We extended `oq engine --delete-calculation` to remove both
`calc_XXX.hdf5` and `calc_XXX_tmp.hdf5` when deleting a job.
We extended `oq importcalc calc_hdf5` to also import calculation files
outside oqdata by moving them inside oqdata first.
WebUI
-----
We added an endpoint `/v1/calc/:calc_id/exposure_by_mmi` to extract
the `exposure_by_mmi` output (in JSON format) for risk calculations
from ShakeMaps.
We added an endpoint `/v1/calc/:calc_id/impact` to extract the
impact results (in JSON format) for scenario risk calculations.
We added an endpoint `/v1/calc/jobs_from_inis` to determine which job.ini
files have been already run (in that case we return the associated job_id)
or not (in that case we return 0). This was required by the PAPERS project.
We added a private endpoint `/v1/calc/run_ini` to run calculations starting
from a remote .ini file, assuming the client knows its full path name,
again fro the PAPERS project.
We made the hidden outputs (i.e. exposure and job_zip) visible and
downloadable only for users of level 2 or when the WebUI
authentication is disabled.
We made it possible to select multiple input files (and not only a
single zip file) when running a job via the WebUI.
We do not show anymore in the WebUI the jobs that have the `relevant`
flat set to false. This is a way to hide jobs without removing them.
IT
---
In this release we removed the `pyshp` dependency (since we have
`fiona`) and we added the Uber's package `h3` (version 3.7.7).
This is the last release supporting Python 3.10 and numpy
1.26: in the next release we will upgrade all numpy-dependent
libraries (including the geospatial libraries) and we will require at
least Python 3.11.
We changed the parallelization parameters to try to
ensure at least one GB of RAM per thread, possibly at
the cost of using less threads than available. For instance,
if your machine has 22 threads and 16 GB of RAM only 16 threads will
be used by default.
It is still possible, as always, to
specify the `num_cores` parameter in the `openquake.cfg` file
to explicitly control the number of processes in the process pool.
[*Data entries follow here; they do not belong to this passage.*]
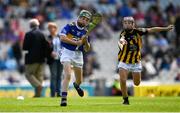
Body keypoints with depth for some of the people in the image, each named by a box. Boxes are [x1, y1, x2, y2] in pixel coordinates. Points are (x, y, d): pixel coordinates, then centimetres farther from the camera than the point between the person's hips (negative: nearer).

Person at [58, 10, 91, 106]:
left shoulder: (85, 32, 7)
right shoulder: (70, 26, -6)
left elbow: (87, 49, 9)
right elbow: (62, 37, -19)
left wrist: (85, 42, -12)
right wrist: (76, 42, -17)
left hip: (78, 55, 5)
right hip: (67, 52, -5)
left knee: (79, 80, 14)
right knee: (68, 75, -24)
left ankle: (76, 85, 52)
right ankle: (63, 98, -23)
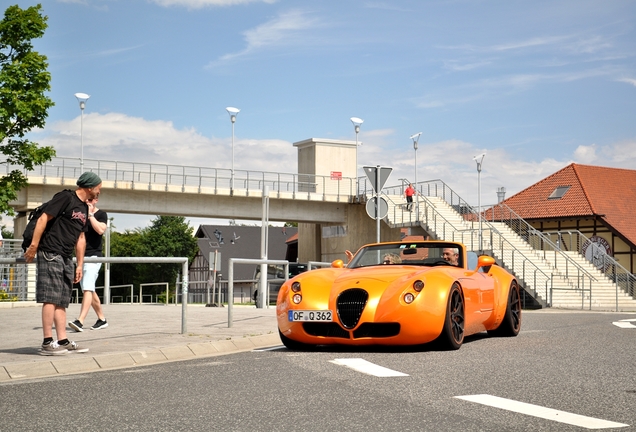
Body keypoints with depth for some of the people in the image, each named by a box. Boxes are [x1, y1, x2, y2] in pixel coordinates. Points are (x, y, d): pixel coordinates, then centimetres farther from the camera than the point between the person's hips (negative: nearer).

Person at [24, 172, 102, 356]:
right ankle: (47, 343, -7)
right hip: (50, 253, -9)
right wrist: (33, 246, -17)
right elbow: (43, 219, -13)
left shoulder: (84, 208, 18)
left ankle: (62, 341, 10)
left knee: (61, 301, 8)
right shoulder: (65, 197, -8)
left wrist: (80, 264, 18)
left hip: (66, 258, 9)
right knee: (51, 298, -9)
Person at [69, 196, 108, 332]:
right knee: (89, 290, 11)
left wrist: (90, 214, -15)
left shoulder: (101, 214, -1)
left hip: (93, 256, -7)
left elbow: (101, 230, -19)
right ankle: (102, 319, 22)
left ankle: (80, 321, -30)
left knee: (87, 288, -19)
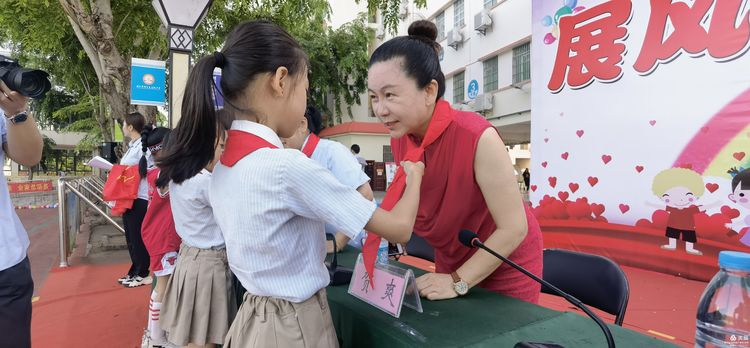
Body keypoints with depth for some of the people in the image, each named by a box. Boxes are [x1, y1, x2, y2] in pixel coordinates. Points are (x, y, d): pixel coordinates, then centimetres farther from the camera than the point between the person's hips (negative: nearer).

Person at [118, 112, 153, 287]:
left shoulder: (143, 145, -14)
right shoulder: (132, 146, 15)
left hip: (139, 198, -10)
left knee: (138, 237, 0)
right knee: (131, 236, 16)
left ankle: (143, 274, 12)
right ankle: (135, 271, 28)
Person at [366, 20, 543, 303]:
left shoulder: (477, 137, -31)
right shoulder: (399, 139, -13)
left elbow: (514, 228, -25)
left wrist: (458, 281, -22)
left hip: (506, 266, -5)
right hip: (451, 262, 5)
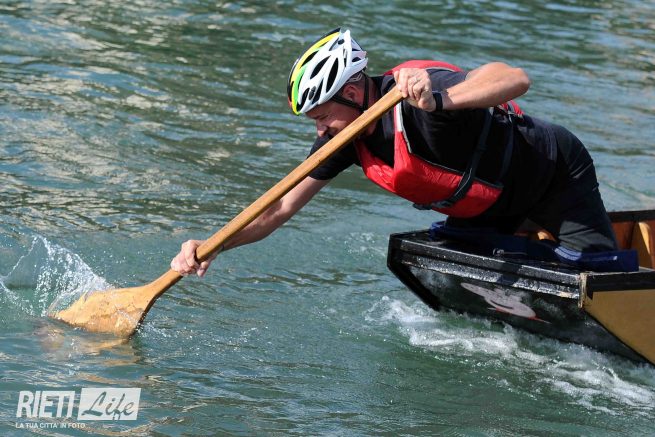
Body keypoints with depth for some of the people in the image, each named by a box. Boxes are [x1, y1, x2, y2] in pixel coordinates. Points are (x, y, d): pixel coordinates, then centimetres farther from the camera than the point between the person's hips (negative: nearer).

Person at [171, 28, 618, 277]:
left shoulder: (418, 90, -35)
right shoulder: (347, 138, -11)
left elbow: (515, 79, -47)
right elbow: (281, 208, -8)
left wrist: (440, 100, -62)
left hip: (554, 174, -7)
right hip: (486, 208, 7)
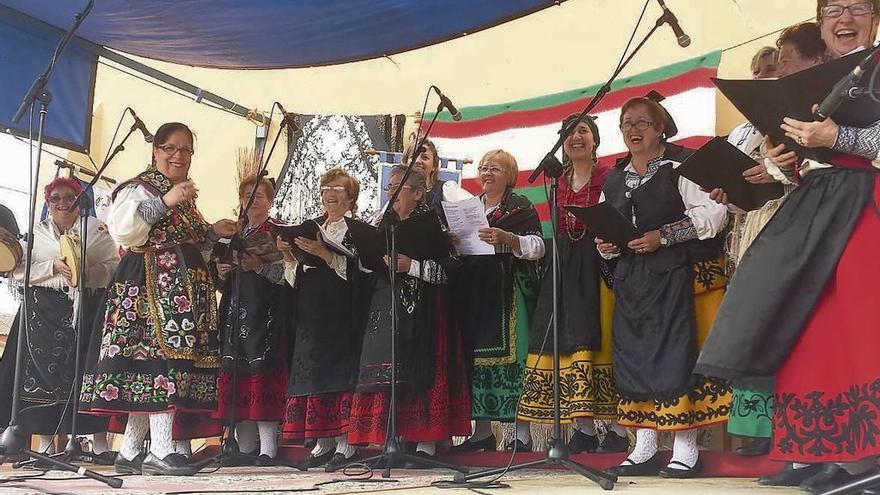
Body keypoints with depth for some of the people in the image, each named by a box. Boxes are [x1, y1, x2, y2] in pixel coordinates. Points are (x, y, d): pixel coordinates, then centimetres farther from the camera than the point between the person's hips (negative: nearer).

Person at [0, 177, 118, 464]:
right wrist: (54, 268, -11)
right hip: (45, 311, 1)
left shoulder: (98, 230, 12)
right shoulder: (36, 232, 14)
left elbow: (114, 267, 4)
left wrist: (89, 271, -15)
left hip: (88, 309, -1)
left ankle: (100, 446, -5)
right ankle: (46, 446, -1)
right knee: (44, 370, -6)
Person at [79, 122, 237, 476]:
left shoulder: (186, 196, 24)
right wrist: (164, 202, -19)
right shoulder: (139, 189, -2)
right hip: (151, 285, -8)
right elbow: (125, 233, -17)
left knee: (147, 368, 6)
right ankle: (161, 451, -20)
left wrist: (213, 232, 17)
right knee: (164, 354, -18)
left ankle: (129, 453, 9)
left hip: (185, 288, 8)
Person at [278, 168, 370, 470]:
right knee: (314, 376, 3)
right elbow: (297, 277, 17)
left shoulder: (359, 230, 1)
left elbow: (356, 271, -13)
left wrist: (324, 253, -20)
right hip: (311, 315, 6)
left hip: (342, 317, -5)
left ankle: (345, 443, -2)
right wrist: (288, 255, -1)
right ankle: (323, 442, 9)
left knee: (341, 375, -8)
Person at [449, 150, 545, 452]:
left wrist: (506, 238, -21)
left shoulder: (520, 207, 3)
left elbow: (537, 246, -6)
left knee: (512, 354, -11)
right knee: (475, 355, 1)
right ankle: (482, 431, 6)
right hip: (473, 291, 6)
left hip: (507, 293, -5)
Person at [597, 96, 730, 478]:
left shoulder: (680, 166, -2)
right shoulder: (614, 179, 18)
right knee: (632, 355, 5)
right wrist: (604, 244, 3)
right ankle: (644, 449, 12)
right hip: (629, 276, 7)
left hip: (673, 274, -6)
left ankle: (686, 450, -3)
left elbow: (712, 213, -12)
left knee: (675, 354, -9)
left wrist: (663, 236, -16)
Users on a laptop with not much memory are recommended to
close the browser and run their calculations from the command line.
AELO and OQImpact
-----------------
Hundreds of pull requests were made in the engine codebase to support
the AELO and OQImpact platforms. However, since those are private
platforms, the related improvements will not be listed here.